October 26, 2007
New Hampshire

Lawmakers ponder North Country power puzzle

Experts at an ad hoc energy stakeholders meeting held Oct. 16 at the State House in Concord generally agreed that construction on several proposed wind farms and wood-fired power plants in Coos County will take three to four years – and perhaps longer if New Hampshire hopes to convince other New England states to cover 90 percent of the costs

The meeting was convened at the request of Sen. Martha Fuller Clark, D-Portsmouth, who chairs the Senate Energy, Environment and Economic Development Committee. She said she wants the Legislature to do all it can to speed up the approval process, but it may not be quick enough to boost a troubled North Country economy.

The challenge is to figure out who should pay for new transmission lines that can carry hundreds of megawatts of additional power. Fuller Clark urged that the planning process be pushed in every arena.

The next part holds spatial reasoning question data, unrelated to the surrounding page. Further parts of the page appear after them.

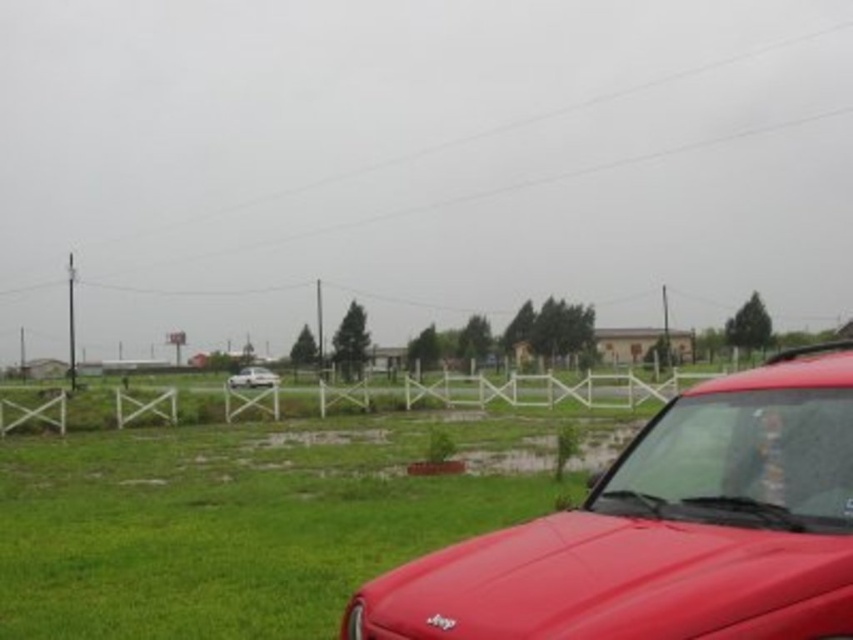
Who is higher up, shiny red car at lower right or white matte sedan at center?

Positioned higher is shiny red car at lower right.

Which is below, shiny red car at lower right or white matte sedan at center?

Positioned lower is white matte sedan at center.

The width and height of the screenshot is (853, 640). I want to click on shiny red car at lower right, so click(666, 531).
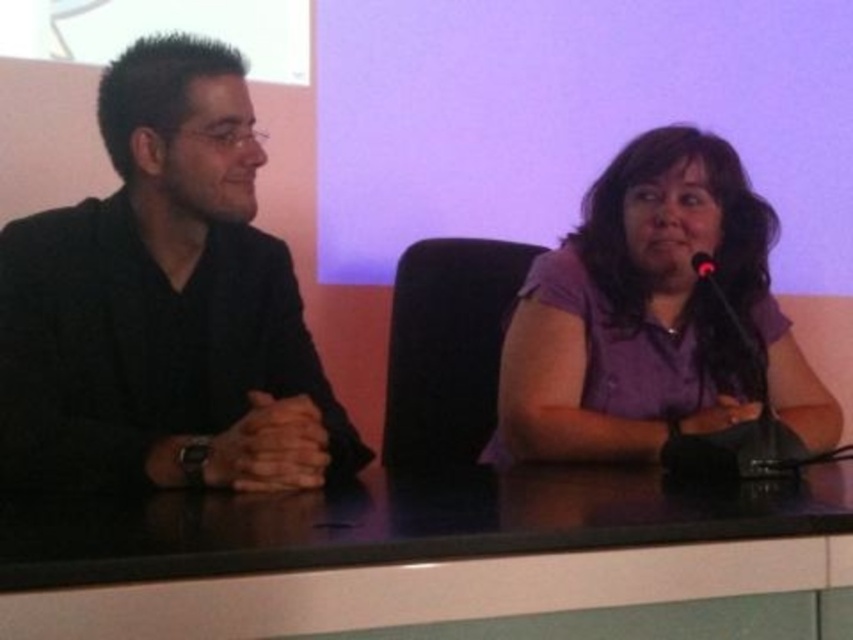
Which is above, black matte shirt at left or black matte microphone at right?

Positioned higher is black matte microphone at right.

Does black matte shirt at left appear under black matte microphone at right?

Correct, black matte shirt at left is located below black matte microphone at right.

Does point (276, 422) come behind point (708, 257)?

No, (276, 422) is closer to viewer.

This screenshot has height=640, width=853. What are the coordinates of `black matte shirt at left` in the screenshot? It's located at (164, 305).

Is black matte shirt at left below black glossy table at center?

No.

Does black matte shirt at left appear on the right side of black glossy table at center?

Incorrect, black matte shirt at left is not on the right side of black glossy table at center.

At what (x,y) coordinates should I click in order to perform the action: click on black matte shirt at left. Please return your answer as a coordinate pair (x, y). The image size is (853, 640). Looking at the image, I should click on (164, 305).

Which is behind, point (144, 156) or point (653, 349)?

The point (653, 349) is behind.

Who is more distant from viewer, (231, 157) or (665, 221)?

The point (665, 221) is behind.

Where is `black matte shirt at left`? black matte shirt at left is located at coordinates (164, 305).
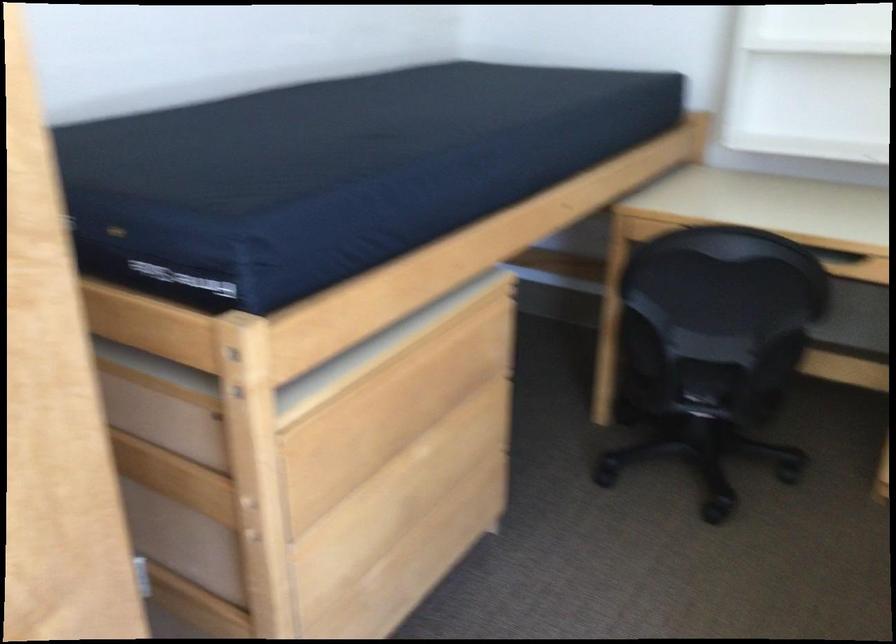
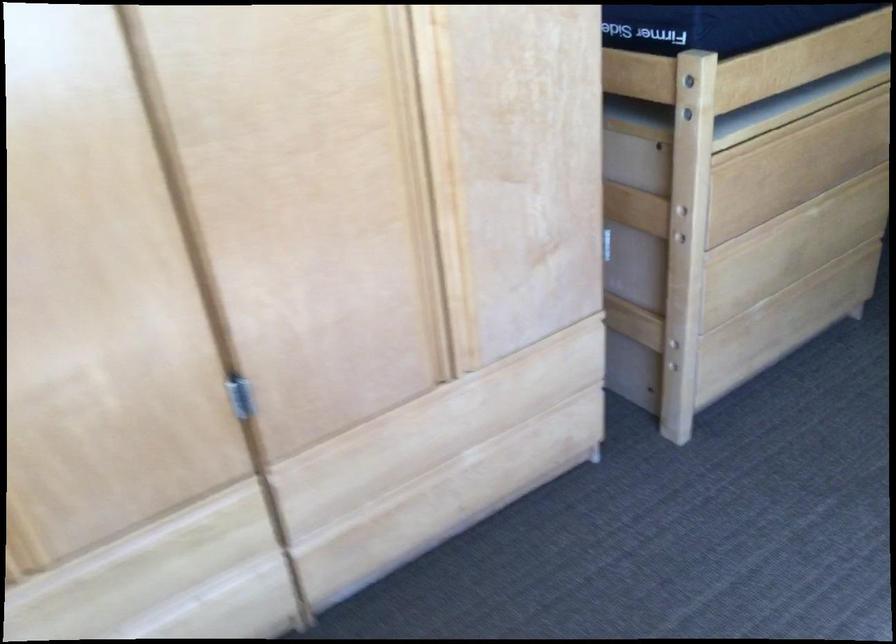
Locate, in the second image, the point that corresponds to point (399, 529) in the first image.

(778, 269)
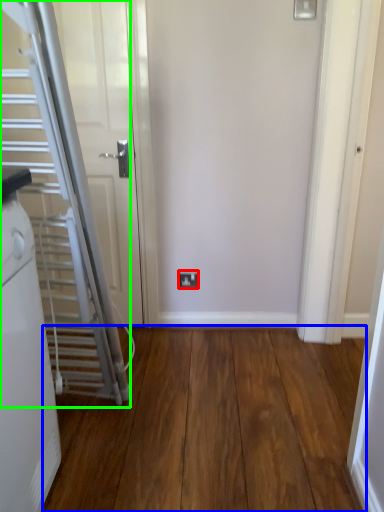
Question: Considering the real-world distances, which object is closest to electric outlet (highlighted by a red box)? corridor (highlighted by a blue box) or escalator (highlighted by a green box).

Choices:
 (A) corridor
 (B) escalator

Answer: (A)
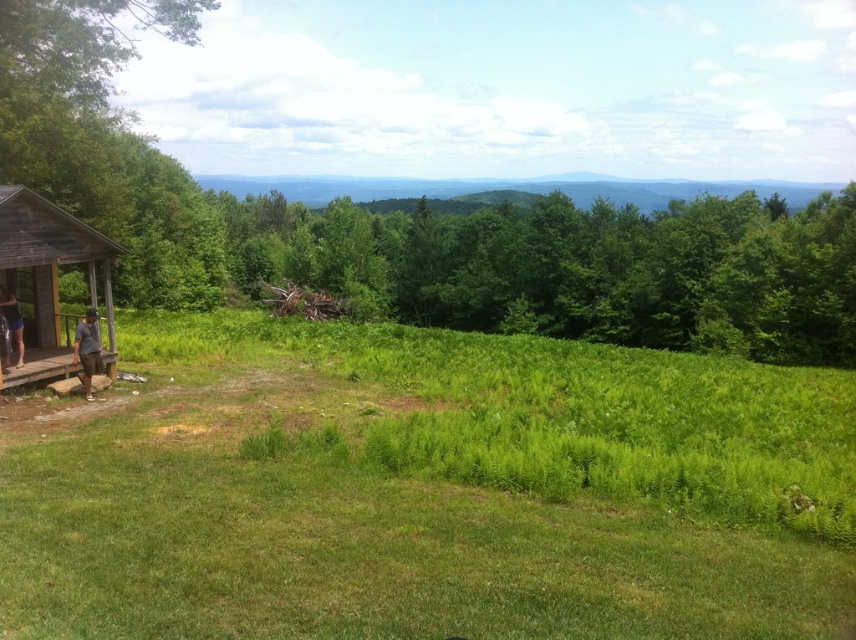
Is brown wooden hut at lower left taller than blue denim shorts at lower left?

Correct, brown wooden hut at lower left is much taller as blue denim shorts at lower left.

Is point (24, 230) farther from viewer compared to point (18, 340)?

No, it is in front of (18, 340).

Where is `brown wooden hut at lower left`? The image size is (856, 640). brown wooden hut at lower left is located at coordinates [x=51, y=275].

Does brown wooden porch at lower left appear over blue denim shorts at lower left?

Actually, brown wooden porch at lower left is below blue denim shorts at lower left.

Which is more to the right, brown wooden porch at lower left or blue denim shorts at lower left?

From the viewer's perspective, brown wooden porch at lower left appears more on the right side.

Is point (116, 349) farther from camera compared to point (22, 342)?

That is True.

The width and height of the screenshot is (856, 640). Identify the location of brown wooden porch at lower left. (40, 365).

Who is positioned more to the left, brown wooden hut at lower left or dark gray shirt at lower left?

Positioned to the left is brown wooden hut at lower left.

Between brown wooden hut at lower left and dark gray shirt at lower left, which one appears on the right side from the viewer's perspective?

dark gray shirt at lower left

Identify the location of brown wooden hut at lower left. The width and height of the screenshot is (856, 640). (51, 275).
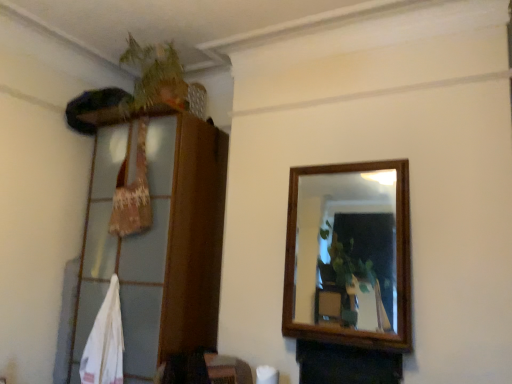
Question: Is wooden dresser at left shorter than green leafy plant at upper left?

Choices:
 (A) no
 (B) yes

Answer: (A)

Question: From the image's perspective, is wooden dresser at left located above green leafy plant at upper left?

Choices:
 (A) no
 (B) yes

Answer: (A)

Question: Can green leafy plant at upper left be found inside wooden dresser at left?

Choices:
 (A) no
 (B) yes

Answer: (A)

Question: Considering the relative positions of wooden dresser at left and green leafy plant at upper left in the image provided, is wooden dresser at left to the right of green leafy plant at upper left from the viewer's perspective?

Choices:
 (A) yes
 (B) no

Answer: (B)

Question: From a real-world perspective, is wooden dresser at left over green leafy plant at upper left?

Choices:
 (A) no
 (B) yes

Answer: (A)

Question: From the image's perspective, is wooden dresser at left under green leafy plant at upper left?

Choices:
 (A) no
 (B) yes

Answer: (B)

Question: From a real-world perspective, is green leafy plant at upper left located higher than wooden dresser at left?

Choices:
 (A) no
 (B) yes

Answer: (B)

Question: Could you tell me if green leafy plant at upper left is facing wooden dresser at left?

Choices:
 (A) no
 (B) yes

Answer: (A)

Question: Is green leafy plant at upper left shorter than wooden dresser at left?

Choices:
 (A) no
 (B) yes

Answer: (B)

Question: Is green leafy plant at upper left not near wooden dresser at left?

Choices:
 (A) no
 (B) yes

Answer: (A)

Question: Is the position of green leafy plant at upper left more distant than that of wooden dresser at left?

Choices:
 (A) yes
 (B) no

Answer: (A)

Question: Is green leafy plant at upper left positioned in front of wooden dresser at left?

Choices:
 (A) yes
 (B) no

Answer: (B)

Question: Is green leafy plant at upper left taller or shorter than wooden dresser at left?

Choices:
 (A) tall
 (B) short

Answer: (B)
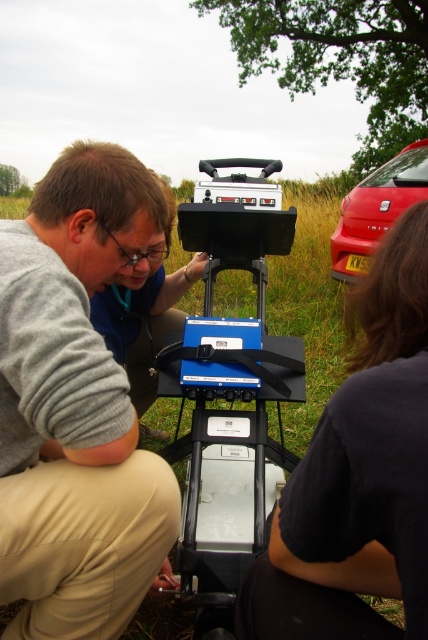
Consider the image. You are a photographer standing behind the surveying equipment and want to take a picture of the gray fabric shirt at center and dark gray fabric at lower right. Which object will appear taller in the photo?

The gray fabric shirt at center will appear taller in the photo because it has a greater height compared to the dark gray fabric at lower right.

You are a pedestrian standing at the edge of the grassy field. You see the gray fabric shirt at center and the metallic red car at right. Which object is closer to your right side?

The metallic red car at right is closer to your right side because it is positioned to the right of the gray fabric shirt at center.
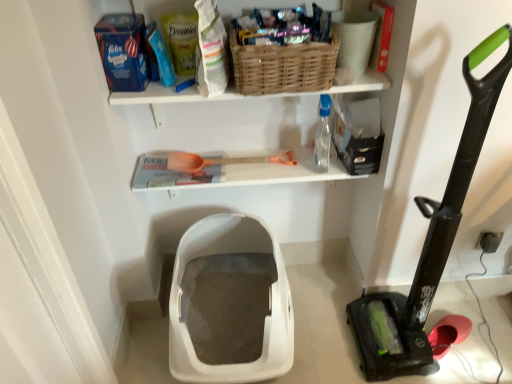
Identify the location of vacant area that lies to the right of black rubber vacuum at right. (466, 340).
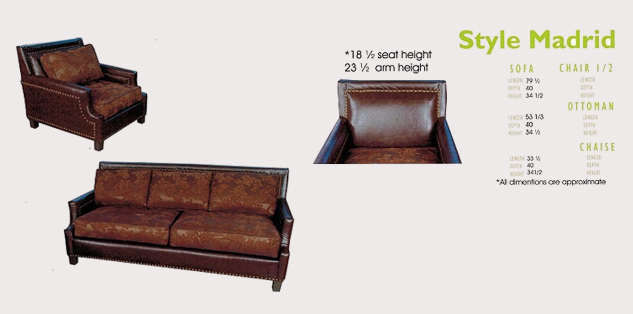
Find the location of a particular element. The height and width of the screenshot is (314, 633). left couch arm is located at coordinates (287, 215).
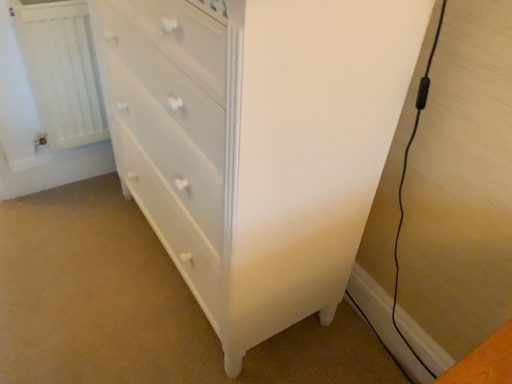
Question: Is white painted wood chest of drawers at center oriented away from white painted radiator at left?

Choices:
 (A) no
 (B) yes

Answer: (A)

Question: Could you tell me if white painted wood chest of drawers at center is turned towards white painted radiator at left?

Choices:
 (A) no
 (B) yes

Answer: (A)

Question: Can you confirm if white painted wood chest of drawers at center is smaller than white painted radiator at left?

Choices:
 (A) no
 (B) yes

Answer: (A)

Question: Does white painted wood chest of drawers at center appear on the right side of white painted radiator at left?

Choices:
 (A) no
 (B) yes

Answer: (B)

Question: Is white painted wood chest of drawers at center in contact with white painted radiator at left?

Choices:
 (A) no
 (B) yes

Answer: (A)

Question: Is white painted wood chest of drawers at center positioned behind white painted radiator at left?

Choices:
 (A) no
 (B) yes

Answer: (A)

Question: Considering the relative sizes of white painted radiator at left and white painted wood chest of drawers at center in the image provided, is white painted radiator at left smaller than white painted wood chest of drawers at center?

Choices:
 (A) no
 (B) yes

Answer: (B)

Question: Can you confirm if white painted radiator at left is thinner than white painted wood chest of drawers at center?

Choices:
 (A) no
 (B) yes

Answer: (B)

Question: Is white painted radiator at left at the left side of white painted wood chest of drawers at center?

Choices:
 (A) yes
 (B) no

Answer: (A)

Question: From a real-world perspective, is white painted radiator at left on white painted wood chest of drawers at center?

Choices:
 (A) yes
 (B) no

Answer: (B)

Question: Is white painted radiator at left positioned behind white painted wood chest of drawers at center?

Choices:
 (A) no
 (B) yes

Answer: (B)

Question: Is white painted radiator at left aimed at white painted wood chest of drawers at center?

Choices:
 (A) no
 (B) yes

Answer: (A)

Question: From a real-world perspective, is white painted wood chest of drawers at center physically located above or below white painted radiator at left?

Choices:
 (A) below
 (B) above

Answer: (B)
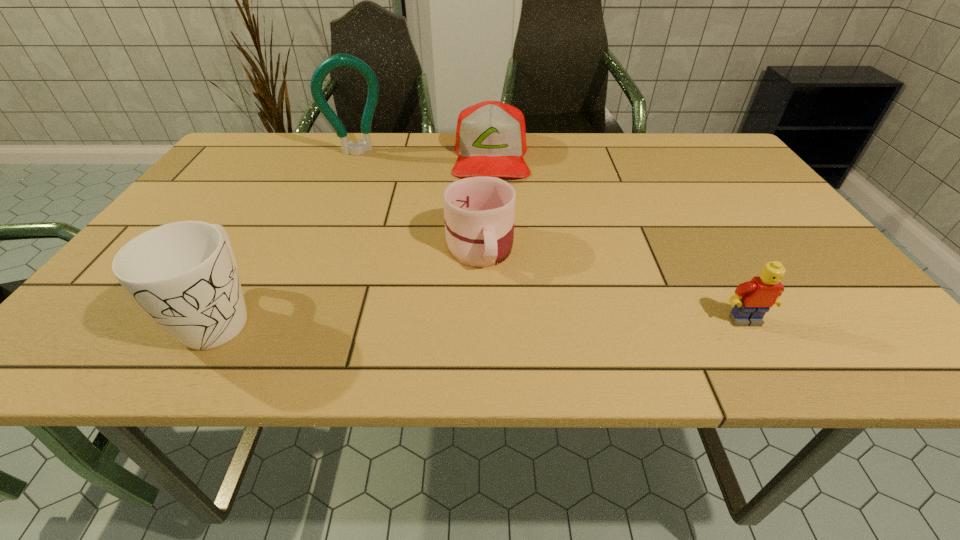
You are a GUI agent. You are given a task and a screenshot of the screen. Output one action in this format:
    pyautogui.click(x=<x>, y=<y>)
    Task: Click on the vacant space at the right edge of the desktop
    The height and width of the screenshot is (540, 960).
    Given the screenshot: What is the action you would take?
    pyautogui.click(x=752, y=190)

Identify the location of vacant space at the far left corner of the desktop. (228, 172).

Locate an element on the screen. The image size is (960, 540). vacant space at the far right corner is located at coordinates [713, 140].

Where is `free space between the left mug and the bottle opener`? free space between the left mug and the bottle opener is located at coordinates (290, 233).

Image resolution: width=960 pixels, height=540 pixels. Identify the location of vacant area that lies between the rightmost object and the second tallest object. (483, 318).

This screenshot has height=540, width=960. What are the coordinates of `vacant area that lies between the baseball cap and the Lego` in the screenshot? It's located at (617, 238).

Locate an element on the screen. Image resolution: width=960 pixels, height=540 pixels. unoccupied position between the bottle opener and the taller mug is located at coordinates (290, 233).

Find the location of `vacant area between the shorter mug and the left mug`. vacant area between the shorter mug and the left mug is located at coordinates (350, 280).

Find the location of a particular element. This screenshot has width=960, height=540. free area in between the second tallest object and the bottle opener is located at coordinates (290, 233).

The Public Utilities Commission is hosting a series of related forums in order to develop a report by Dec. 1 that is expected to define the problem and recommend some initial approaches to it. Tom Frantz, director of the electric division of the PUC, said the next meeting of that group is scheduled for early November.

“I don’t see us working out a New Hampshire-only solution by our deadline,” Frantz said. “But we’ll be looking at a number of options.”

Public Service of New Hampshire, which owns a 100-megawatt power line loop through Littleton, Berlin and Lancaster, is working on a feasibility study to boost capacity to 400 or more megawatts. The utility will review several scenarios. The huge unknown is the impact of the extra current along two major trunk lines south of the existing loop in Coos County.

Meanwhile, executives at merchant power suppliers are looking for ways they can voluntarily share the cost of transmission upgrades so all of them advance their projects.

Joshua Levine, project developer for one of those suppliers, Tamarack Energy, said its proposed 75-megawatt, wood-fired plant in Groveton is on hold because of the unresolved power line situation. Tamarack hopes to build the facility north of the center of town near the Lost Nation transmission substation. It would be a $100 million joint venture with XGenesys Development Corp.

“We’re not looking for a free ride,” Levine said. “We want to pay our portion of the transmission improvements. We’re all competitors, but we’re putting a lot of ideas on the table. None of us will win unless we collaborate.”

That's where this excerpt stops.